------ Extracted entries ------

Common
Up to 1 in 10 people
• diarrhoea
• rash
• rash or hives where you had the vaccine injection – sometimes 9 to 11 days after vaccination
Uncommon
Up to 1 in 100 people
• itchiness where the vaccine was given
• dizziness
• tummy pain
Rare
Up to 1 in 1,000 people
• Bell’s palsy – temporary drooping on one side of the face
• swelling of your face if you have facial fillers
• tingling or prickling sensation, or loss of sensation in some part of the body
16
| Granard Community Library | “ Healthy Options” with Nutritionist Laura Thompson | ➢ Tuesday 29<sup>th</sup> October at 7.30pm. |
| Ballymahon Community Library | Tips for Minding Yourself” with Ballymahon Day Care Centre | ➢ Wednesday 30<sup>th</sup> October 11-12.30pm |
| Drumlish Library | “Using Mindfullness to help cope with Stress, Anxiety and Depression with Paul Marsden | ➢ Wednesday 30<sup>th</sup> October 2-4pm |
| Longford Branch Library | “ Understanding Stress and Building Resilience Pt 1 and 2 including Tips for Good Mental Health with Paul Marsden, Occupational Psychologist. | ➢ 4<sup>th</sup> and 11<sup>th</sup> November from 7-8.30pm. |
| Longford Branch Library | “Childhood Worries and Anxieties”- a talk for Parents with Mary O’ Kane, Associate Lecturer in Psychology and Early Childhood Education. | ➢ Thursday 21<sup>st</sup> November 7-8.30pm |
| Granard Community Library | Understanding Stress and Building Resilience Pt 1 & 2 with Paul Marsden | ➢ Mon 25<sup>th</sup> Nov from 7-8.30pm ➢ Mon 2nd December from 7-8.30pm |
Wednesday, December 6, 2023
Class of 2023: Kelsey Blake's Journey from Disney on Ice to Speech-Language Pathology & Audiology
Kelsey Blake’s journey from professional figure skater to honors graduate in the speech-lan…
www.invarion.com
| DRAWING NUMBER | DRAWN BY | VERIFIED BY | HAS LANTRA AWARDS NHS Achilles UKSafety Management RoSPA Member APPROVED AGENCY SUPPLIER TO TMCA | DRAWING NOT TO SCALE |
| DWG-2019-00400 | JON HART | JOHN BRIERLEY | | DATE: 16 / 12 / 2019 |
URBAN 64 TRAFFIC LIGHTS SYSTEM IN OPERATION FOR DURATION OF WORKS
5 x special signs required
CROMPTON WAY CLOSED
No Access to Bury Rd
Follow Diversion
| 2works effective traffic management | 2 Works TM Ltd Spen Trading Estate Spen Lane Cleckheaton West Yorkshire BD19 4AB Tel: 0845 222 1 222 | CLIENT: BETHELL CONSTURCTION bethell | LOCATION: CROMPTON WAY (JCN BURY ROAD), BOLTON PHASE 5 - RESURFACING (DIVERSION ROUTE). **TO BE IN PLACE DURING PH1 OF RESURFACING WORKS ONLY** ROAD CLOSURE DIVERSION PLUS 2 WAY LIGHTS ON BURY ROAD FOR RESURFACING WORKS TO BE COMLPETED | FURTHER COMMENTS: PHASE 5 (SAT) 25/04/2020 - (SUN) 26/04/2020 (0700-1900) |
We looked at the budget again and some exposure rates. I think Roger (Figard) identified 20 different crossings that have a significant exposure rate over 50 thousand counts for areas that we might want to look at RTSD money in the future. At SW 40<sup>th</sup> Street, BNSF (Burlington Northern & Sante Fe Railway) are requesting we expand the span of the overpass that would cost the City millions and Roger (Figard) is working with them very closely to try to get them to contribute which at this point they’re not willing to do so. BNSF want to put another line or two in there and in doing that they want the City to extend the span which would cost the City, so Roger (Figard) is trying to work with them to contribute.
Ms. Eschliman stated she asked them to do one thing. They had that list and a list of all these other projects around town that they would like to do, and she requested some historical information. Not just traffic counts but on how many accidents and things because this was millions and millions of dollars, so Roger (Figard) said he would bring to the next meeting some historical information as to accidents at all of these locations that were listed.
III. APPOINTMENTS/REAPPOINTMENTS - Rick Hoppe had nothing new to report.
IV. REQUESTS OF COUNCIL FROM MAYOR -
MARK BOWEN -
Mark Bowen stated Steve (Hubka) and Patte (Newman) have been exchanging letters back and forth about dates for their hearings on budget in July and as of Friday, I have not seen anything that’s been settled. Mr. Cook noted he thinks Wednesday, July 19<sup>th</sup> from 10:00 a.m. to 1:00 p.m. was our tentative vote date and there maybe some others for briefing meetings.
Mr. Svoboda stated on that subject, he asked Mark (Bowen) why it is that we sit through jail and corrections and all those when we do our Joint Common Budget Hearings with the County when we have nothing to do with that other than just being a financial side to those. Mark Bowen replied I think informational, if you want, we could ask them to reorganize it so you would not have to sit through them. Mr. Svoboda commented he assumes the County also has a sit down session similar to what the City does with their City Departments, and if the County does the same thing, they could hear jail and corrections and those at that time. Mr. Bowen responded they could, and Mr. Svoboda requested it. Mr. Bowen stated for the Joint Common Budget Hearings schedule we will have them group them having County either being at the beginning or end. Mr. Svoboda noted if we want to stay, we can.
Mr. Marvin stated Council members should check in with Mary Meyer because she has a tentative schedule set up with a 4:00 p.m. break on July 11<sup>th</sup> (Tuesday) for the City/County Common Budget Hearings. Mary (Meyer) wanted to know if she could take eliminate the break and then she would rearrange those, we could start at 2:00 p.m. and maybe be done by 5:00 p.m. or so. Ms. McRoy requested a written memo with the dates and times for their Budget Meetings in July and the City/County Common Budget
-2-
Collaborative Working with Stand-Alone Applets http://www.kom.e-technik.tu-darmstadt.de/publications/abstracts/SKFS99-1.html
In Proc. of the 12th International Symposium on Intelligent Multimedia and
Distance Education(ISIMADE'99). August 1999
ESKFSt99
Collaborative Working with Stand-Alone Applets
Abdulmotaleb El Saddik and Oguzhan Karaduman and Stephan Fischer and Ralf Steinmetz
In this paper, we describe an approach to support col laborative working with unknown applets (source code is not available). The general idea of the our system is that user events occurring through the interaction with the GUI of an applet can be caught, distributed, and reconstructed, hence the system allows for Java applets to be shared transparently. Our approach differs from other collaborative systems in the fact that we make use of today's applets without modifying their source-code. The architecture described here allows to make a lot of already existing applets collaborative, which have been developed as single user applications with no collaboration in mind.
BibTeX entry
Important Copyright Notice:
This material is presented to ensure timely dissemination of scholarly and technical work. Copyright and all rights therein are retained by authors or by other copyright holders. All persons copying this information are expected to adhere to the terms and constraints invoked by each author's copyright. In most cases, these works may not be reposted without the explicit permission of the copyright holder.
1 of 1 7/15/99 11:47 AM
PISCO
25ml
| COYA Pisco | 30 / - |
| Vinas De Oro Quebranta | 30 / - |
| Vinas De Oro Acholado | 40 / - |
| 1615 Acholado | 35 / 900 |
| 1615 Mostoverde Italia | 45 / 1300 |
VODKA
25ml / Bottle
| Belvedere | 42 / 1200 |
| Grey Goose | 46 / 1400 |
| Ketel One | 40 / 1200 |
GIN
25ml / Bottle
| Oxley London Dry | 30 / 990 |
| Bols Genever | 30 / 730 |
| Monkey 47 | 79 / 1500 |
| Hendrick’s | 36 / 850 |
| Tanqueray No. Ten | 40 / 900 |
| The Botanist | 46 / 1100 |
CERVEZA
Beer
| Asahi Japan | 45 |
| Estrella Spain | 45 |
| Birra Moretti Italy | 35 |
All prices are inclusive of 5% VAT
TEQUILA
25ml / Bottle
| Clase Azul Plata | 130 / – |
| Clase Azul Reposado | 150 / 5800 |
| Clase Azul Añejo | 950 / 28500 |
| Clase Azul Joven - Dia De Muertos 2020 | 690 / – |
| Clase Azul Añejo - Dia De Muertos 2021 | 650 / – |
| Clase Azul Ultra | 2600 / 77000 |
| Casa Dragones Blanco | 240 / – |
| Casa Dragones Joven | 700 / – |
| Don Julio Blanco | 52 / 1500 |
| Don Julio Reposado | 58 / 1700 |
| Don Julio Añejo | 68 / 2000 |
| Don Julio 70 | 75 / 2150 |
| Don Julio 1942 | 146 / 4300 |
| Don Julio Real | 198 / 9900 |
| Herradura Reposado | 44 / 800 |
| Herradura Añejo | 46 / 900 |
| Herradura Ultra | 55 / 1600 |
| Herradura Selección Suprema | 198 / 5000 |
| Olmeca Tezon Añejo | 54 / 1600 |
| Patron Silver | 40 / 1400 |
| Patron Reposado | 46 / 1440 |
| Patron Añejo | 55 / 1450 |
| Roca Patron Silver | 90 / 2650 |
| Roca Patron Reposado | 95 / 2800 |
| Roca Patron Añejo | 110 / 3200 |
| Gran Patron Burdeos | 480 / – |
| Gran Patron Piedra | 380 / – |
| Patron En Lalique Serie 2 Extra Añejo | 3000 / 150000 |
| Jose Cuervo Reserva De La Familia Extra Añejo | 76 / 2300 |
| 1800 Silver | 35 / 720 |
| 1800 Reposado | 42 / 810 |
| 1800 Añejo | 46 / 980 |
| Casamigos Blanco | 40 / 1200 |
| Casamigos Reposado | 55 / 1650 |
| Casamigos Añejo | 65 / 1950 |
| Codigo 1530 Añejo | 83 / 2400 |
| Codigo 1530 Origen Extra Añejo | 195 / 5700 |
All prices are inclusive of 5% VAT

------

● **Requirement**
Looking at the data above, return every line from the one with "Mark Bowen stated" down to the one with "Mr. Svoboda stated", exactly and inclusively.

● **Result for this task**
Mark Bowen stated Steve (Hubka) and Patte (Newman) have been exchanging letters back and forth about dates for their hearings on budget in July and as of Friday, I have not seen anything that’s been settled. Mr. Cook noted he thinks Wednesday, July 19<sup>th</sup> from 10:00 a.m. to 1:00 p.m. was our tentative vote date and there maybe some others for briefing meetings.
Mr. Svoboda stated on that subject, he asked Mark (Bowen) why it is that we sit through jail and corrections and all those when we do our Joint Common Budget Hearings with the County when we have nothing to do with that other than just being a financial side to those. Mark Bowen replied I think informational, if you want, we could ask them to reorganize it so you would not have to sit through them. Mr. Svoboda commented he assumes the County also has a sit down session similar to what the City does with their City Departments, and if the County does the same thing, they could hear jail and corrections and those at that time. Mr. Bowen responded they could, and Mr. Svoboda requested it. Mr. Bowen stated for the Joint Common Budget Hearings schedule we will have them group them having County either being at the beginning or end. Mr. Svoboda noted if we want to stay, we can.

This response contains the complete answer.